━━ TEXTE SOURCE ━━

Koolicar : "PSA nous demande des clés de compréhension"

Publié le 19 décembre 2016

Par Gredy Raffin
9 min de lecture
Symbole d'un PSA qui prépare son avenir, Koolicar nourrit des projets à foison, à conjuguer au futur proche. Le président-fondateur, Stéphane Savouré, a ouvert les portes de son siège parisien en travaux d'agrandissement pour nous les détailler. Entretien.

 

JOURNAL DE L'AUTOMOBILE. Koolicar est impliqué, depuis quelques jours, dans une opération baptisée "2 mois sans ma voiture" à Grenoble, pouvez-vous nous en dire davantage ?

 

STEPHANE SAVOURE. Il s'agit d'un projet, à Grenoble mais aussi à Dijon, qui réunit l'ensemble des acteurs locaux de la mobilité. Nous essayons ensemble de promouvoir la mobilité partagée, aux dépends de la propriété. Nous cherchons des volontaires qui acceptent de lâcher leur voiture pendant deux mois et de se déplacer grâce aux nouvelles solutions, dont Koolicar, l'autopartage, le vélo ou encore les transports en public.

 

JA. Quels sont les indicateurs clés ?

 

SS. Le résultat de l'opération est atteint si une majorité des 130 volontaires concluent la période avec la satisfaction d'avoir pu se déplacer sans difficulté. De manière plus concrète, à la fin, nous allons les voir en leur proposant, au choix, de récupérer les clés de leur voiture personnelle ou de la céder contre un chèque. L'an passé, nous avions initié ce projet à Bordeaux et Niort. Nous n'avons pas encore les statistiques définitives, mais sept personnes se sont débarrassées de leur voiture et seulement seize se sont montrés réfractaires à céder leur automobile.

 

JA. Que cela traduit-il ?

 

SS. Nous essayons de démontrer qu'il n'y a pas de perte d'autonomie. Nous confirmons l'évolution des comportements : l'usage l'emporte sur la propriété désormais. En revanche, le passage à l'acte n'est pas encore évident, en dépit de la bonne perception. Nous cherchons à identifier les meilleurs éléments incitatifs, notamment en suivant de près les volontaires engagés dans nos programmes. Nous voudrions avoir une palette de solutions d'approche, afin de séduire chacun en fonction de ses attentes.

━━━
━━ DONNÉES EXTRAITES ━━

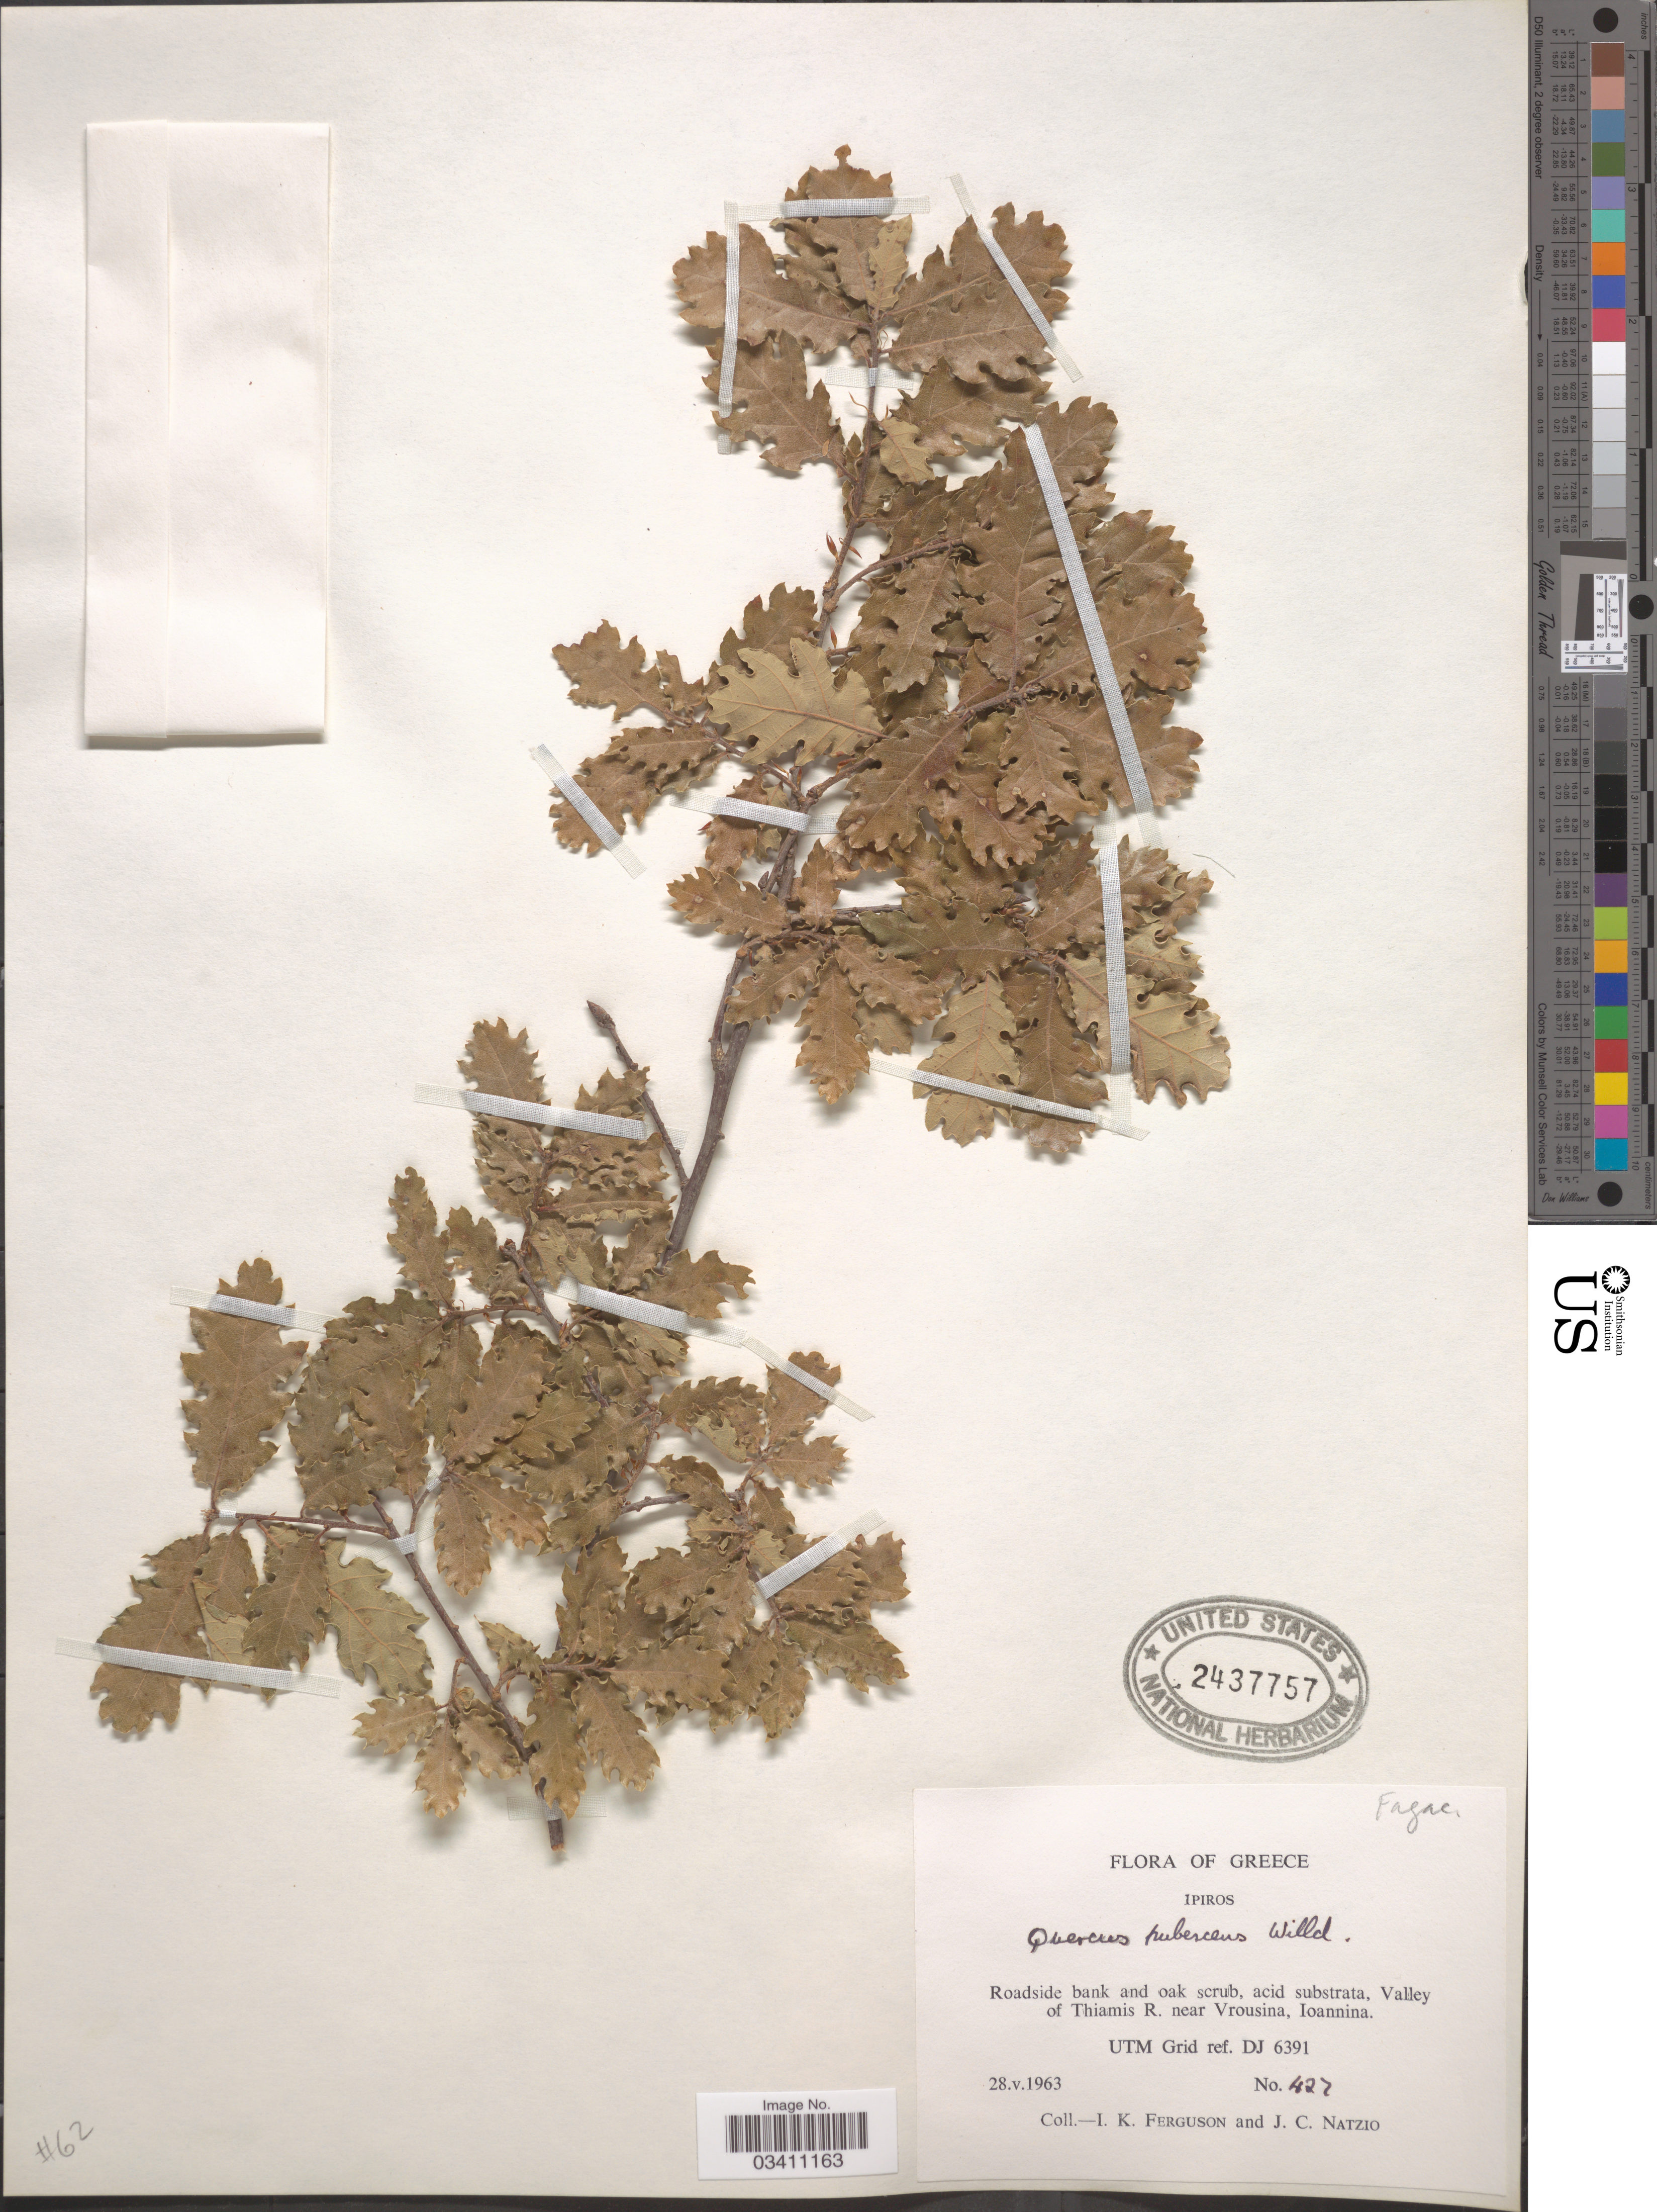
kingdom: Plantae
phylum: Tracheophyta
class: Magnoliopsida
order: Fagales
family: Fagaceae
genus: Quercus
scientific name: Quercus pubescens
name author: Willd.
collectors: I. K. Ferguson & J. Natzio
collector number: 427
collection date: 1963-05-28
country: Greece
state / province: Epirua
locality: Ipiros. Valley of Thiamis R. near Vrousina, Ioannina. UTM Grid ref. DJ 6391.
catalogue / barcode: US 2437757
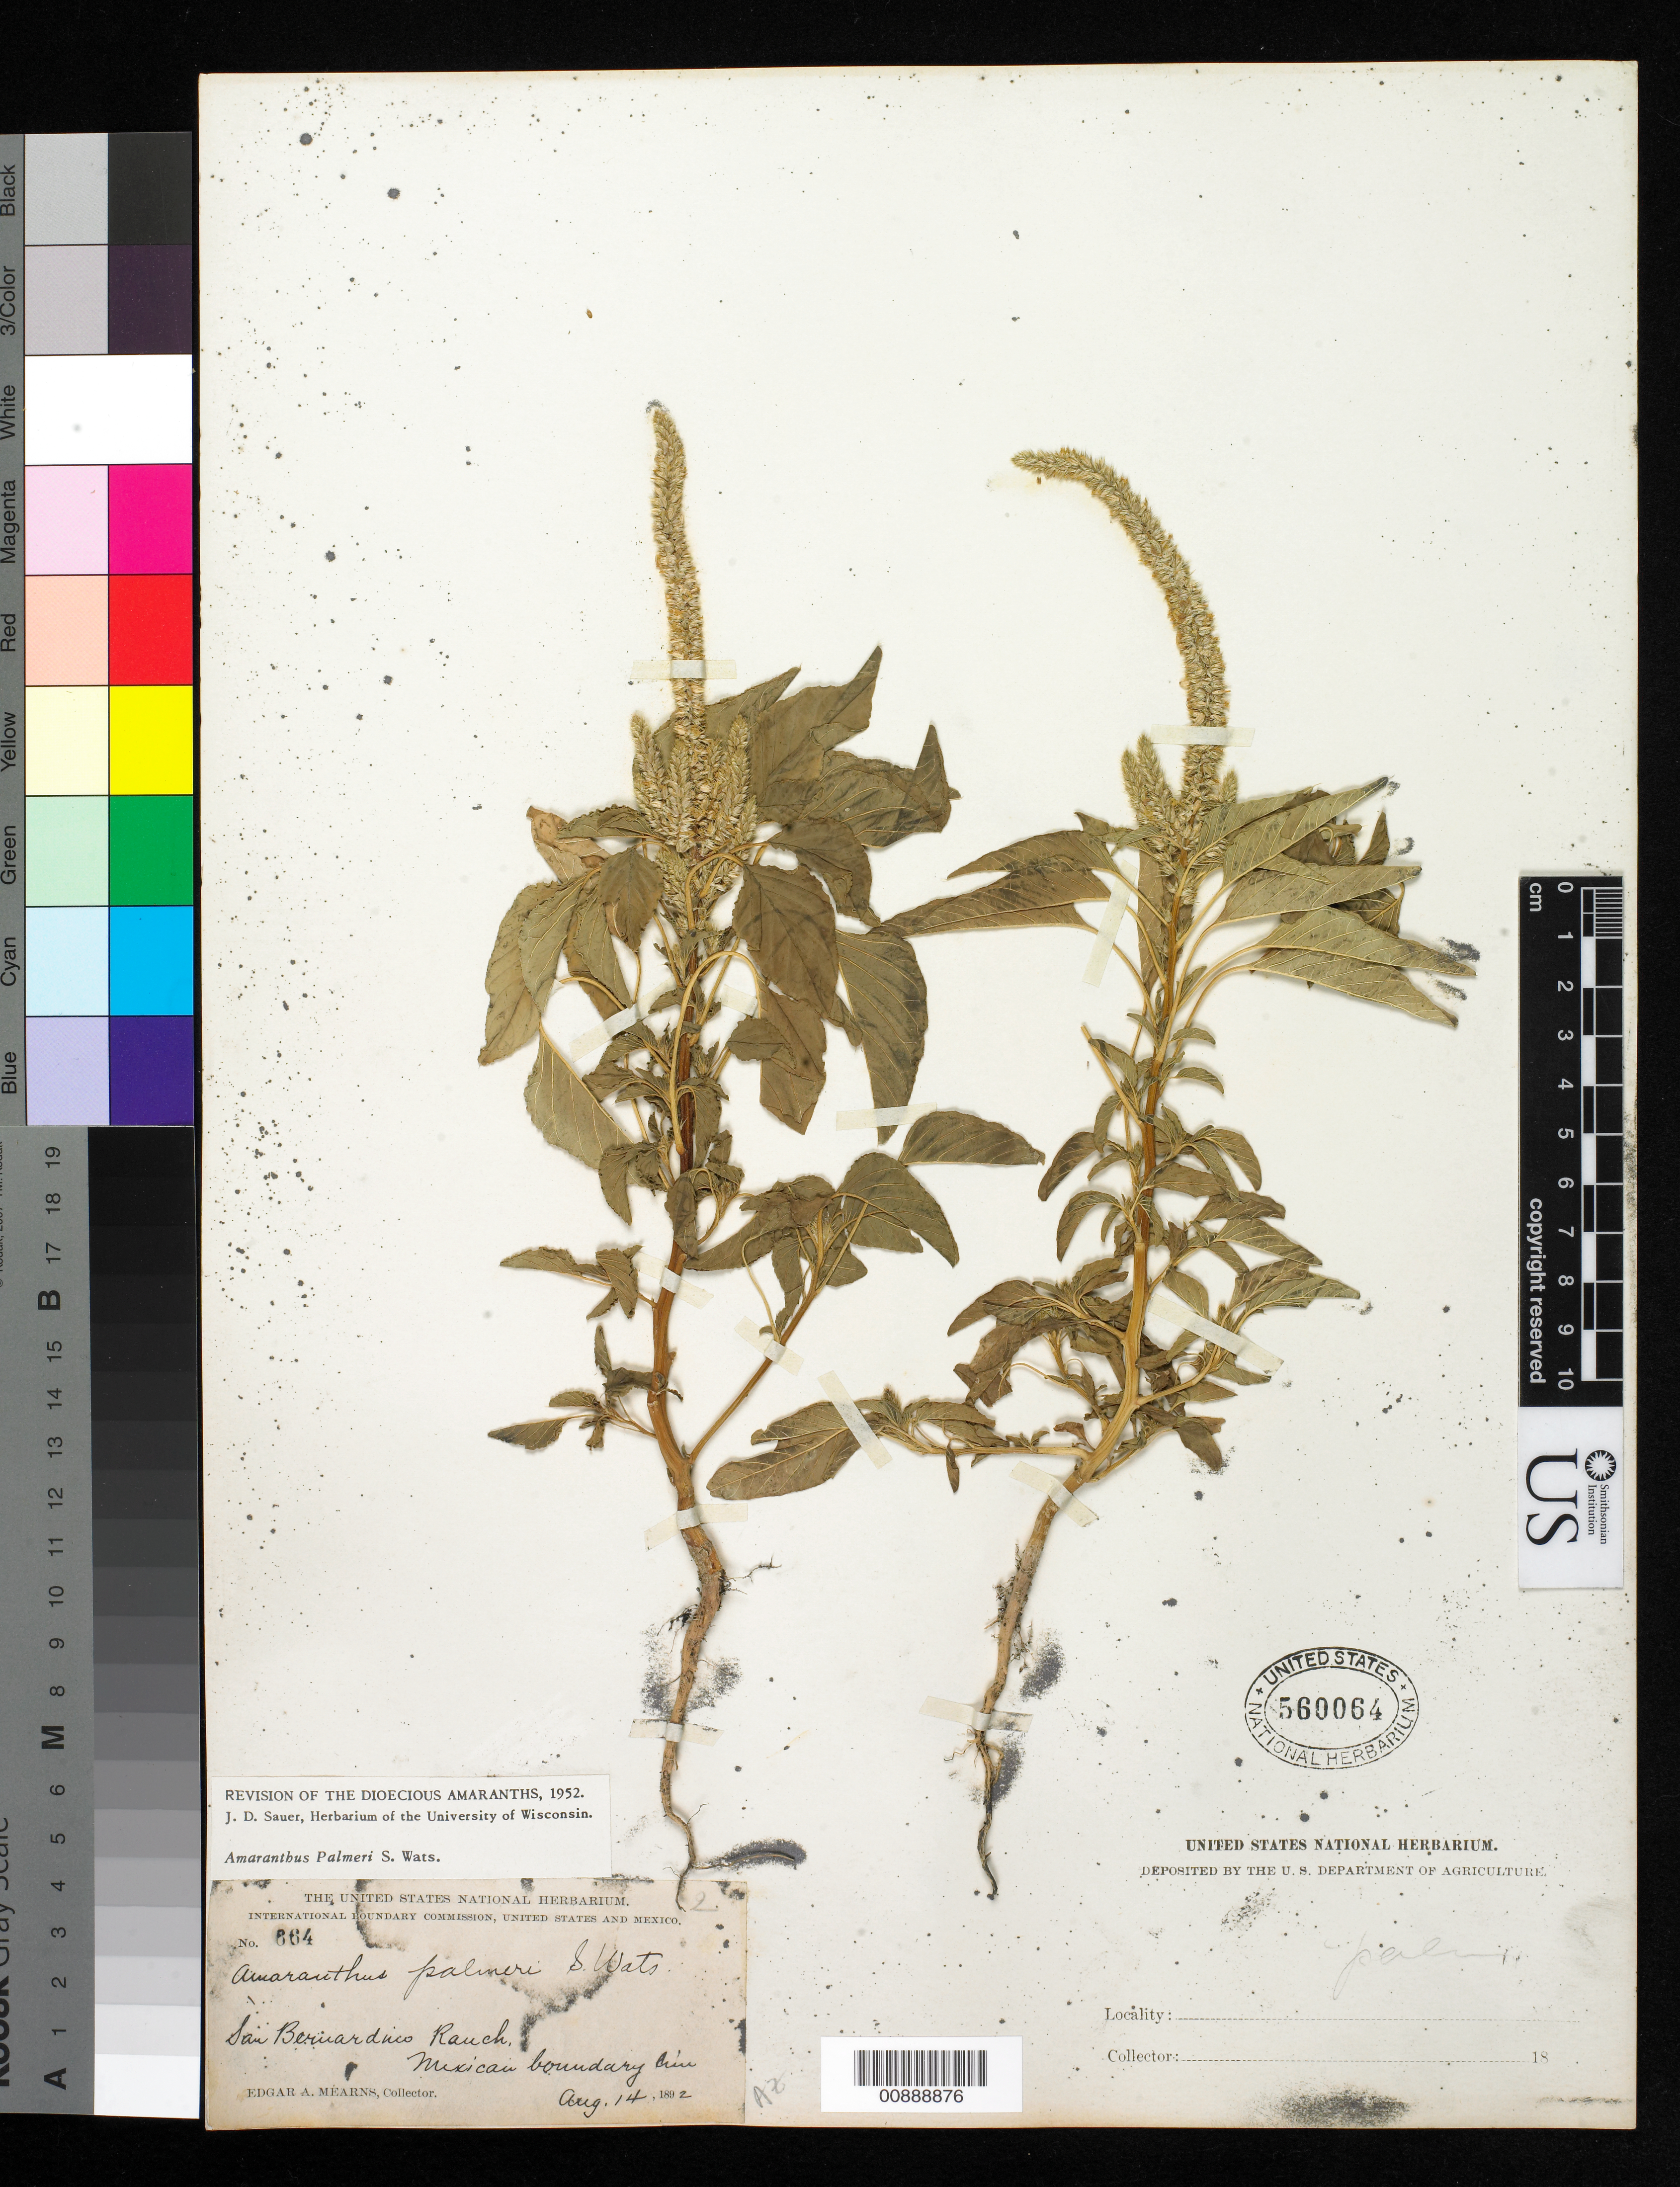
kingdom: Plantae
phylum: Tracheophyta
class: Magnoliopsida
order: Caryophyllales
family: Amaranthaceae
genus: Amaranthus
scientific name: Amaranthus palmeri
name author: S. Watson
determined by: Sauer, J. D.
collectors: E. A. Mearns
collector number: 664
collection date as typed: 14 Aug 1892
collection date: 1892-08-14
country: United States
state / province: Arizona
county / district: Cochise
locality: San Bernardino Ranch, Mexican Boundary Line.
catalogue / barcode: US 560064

━━━

EXERCICES:
[A] Selon l'entretien, dans quelles villes le projet avait-il été lancé l'année précédente ?
[B] Parmi les lignes placées après l'entretien, recopiez à l'identique celles qui vont de la ligne contenant « family: Amaranthaceae » jusqu'à la dernière, ces deux bornes comprises.
L'entretien et les lignes sont deux ensembles indépendants.

RÉPONSES PAR EXERCICE:
[A] À Bordeaux et à Niort.

[B]
family: Amaranthaceae
genus: Amaranthus
scientific name: Amaranthus palmeri
name author: S. Watson
determined by: Sauer, J. D.
collectors: E. A. Mearns
collector number: 664
collection date as typed: 14 Aug 1892
collection date: 1892-08-14
country: United States
state / province: Arizona
county / district: Cochise
locality: San Bernardino Ranch, Mexican Boundary Line.
catalogue / barcode: US 560064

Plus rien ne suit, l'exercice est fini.